Shares in HSS Hire have plunged today, despite the company announcing losses had narrowed in its half-year results.
The tools and equipment hire firm reported a loss before tax of £9.8m for the 27 weeks to 2 July, narrowing the gap to the black by £4.3m when compared with a loss of £14.1m for the same period the year before.
Meanwhile, loss per share improved to 6.62 pence per share from 10.51 pence per share.
The firm also announced revenue had increased to £166.2m, up 13.5 per cent from £146.4m.
The company noted trading for the third quarter of 2016 had started ahead of the same period in 2015, continuing growth in its key accounts.
The directors also declared an interim dividend of 0.57 pence per share, the same as was declared last year.

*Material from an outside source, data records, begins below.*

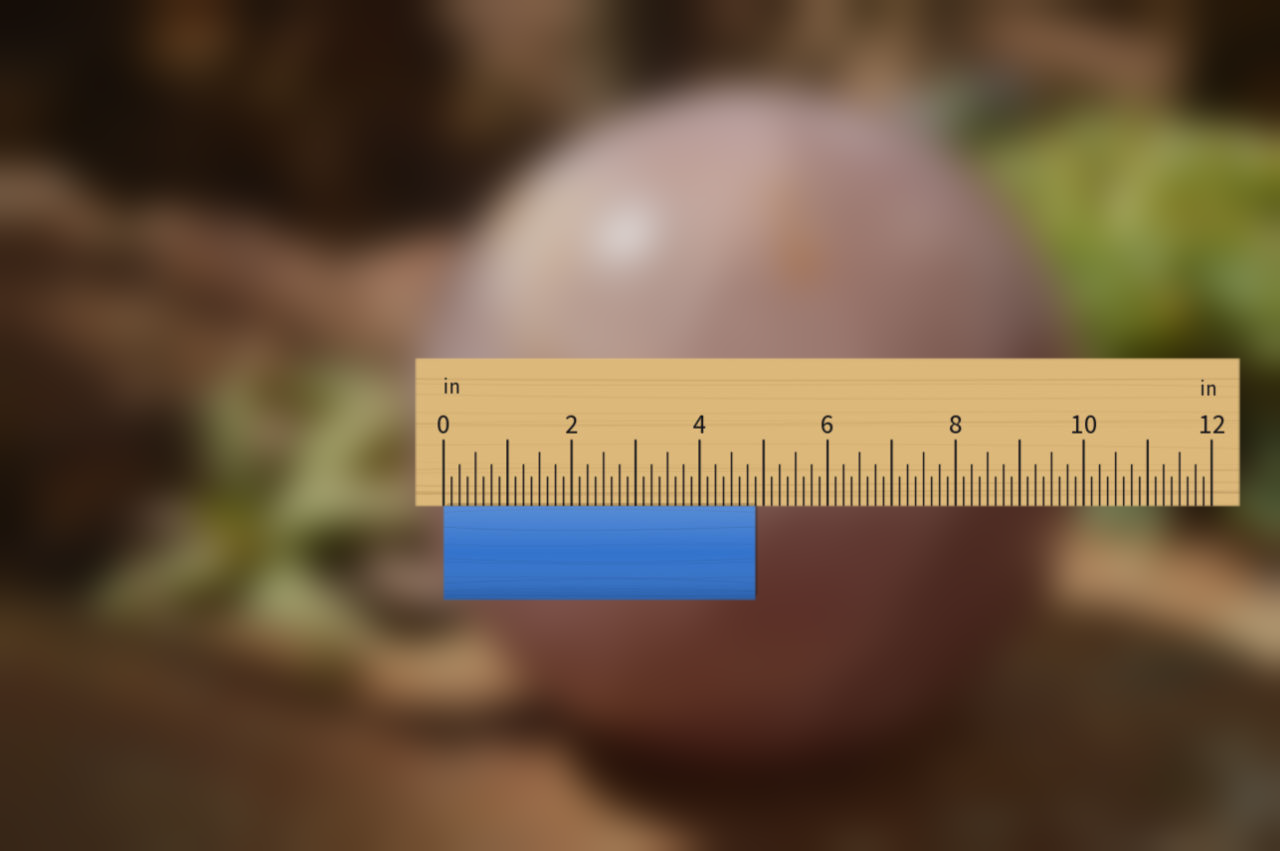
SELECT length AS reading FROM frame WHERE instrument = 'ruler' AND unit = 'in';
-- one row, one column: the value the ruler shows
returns 4.875 in
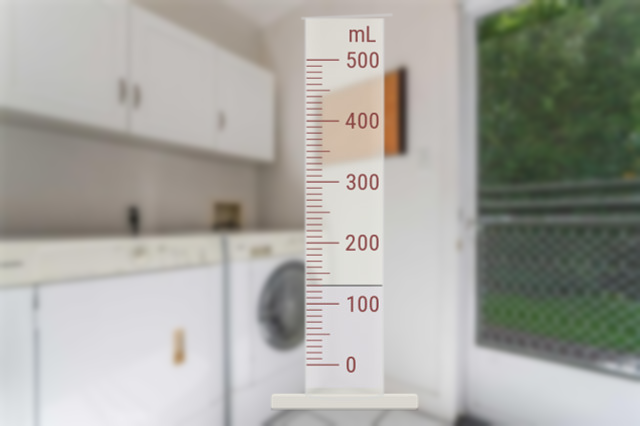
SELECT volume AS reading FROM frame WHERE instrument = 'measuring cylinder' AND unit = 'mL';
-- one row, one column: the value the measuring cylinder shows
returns 130 mL
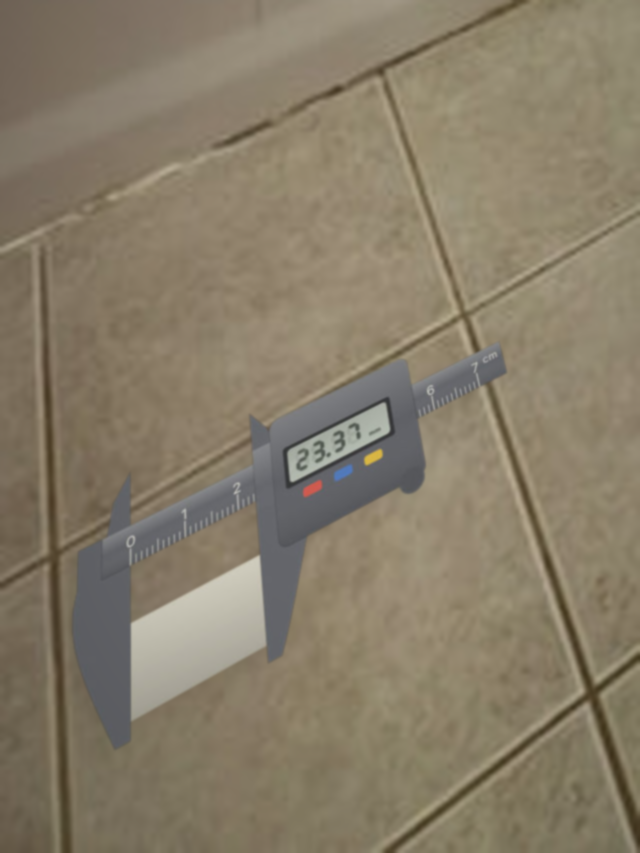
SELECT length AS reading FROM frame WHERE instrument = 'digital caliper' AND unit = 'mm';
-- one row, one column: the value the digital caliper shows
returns 23.37 mm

However, the numbers failed to impress investors. Shares are currently trading down 3.7 per cent at 81.83p.
Why it's important
Drilling deeper into today's figures digs up a split in the company's performance. Although HSS Hire is currently in the process of separating out its business between hiring and other services, based on the old split, operating losses in its core business came in at £10.4m for the period. Revenues in the division grew 14.4 per cent to £141.8m.

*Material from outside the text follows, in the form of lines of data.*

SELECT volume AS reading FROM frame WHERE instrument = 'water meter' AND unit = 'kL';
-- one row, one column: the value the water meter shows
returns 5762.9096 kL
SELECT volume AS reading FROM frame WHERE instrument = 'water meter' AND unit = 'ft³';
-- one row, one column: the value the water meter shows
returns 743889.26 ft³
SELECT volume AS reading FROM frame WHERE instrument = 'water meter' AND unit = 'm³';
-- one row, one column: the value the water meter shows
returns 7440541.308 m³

Meanwhile, HSS Specialist, which handles generator, climate control, powered access and cleaning equipment hire among other things, pulled in an operating profit of £7.8m, while revenues improved 8.9 per cent to £24.4m.
What HSS Hire said
John Gill, chief executive of HSS Hire, said:
I'm pleased to report strong revenue and underlying profit growth in the first half of the year reflecting the positive impacts of our revised strategy. Customers are increasingly seeing HSS as a single source provider of tools, equipment and related services and our trading growth reflects this.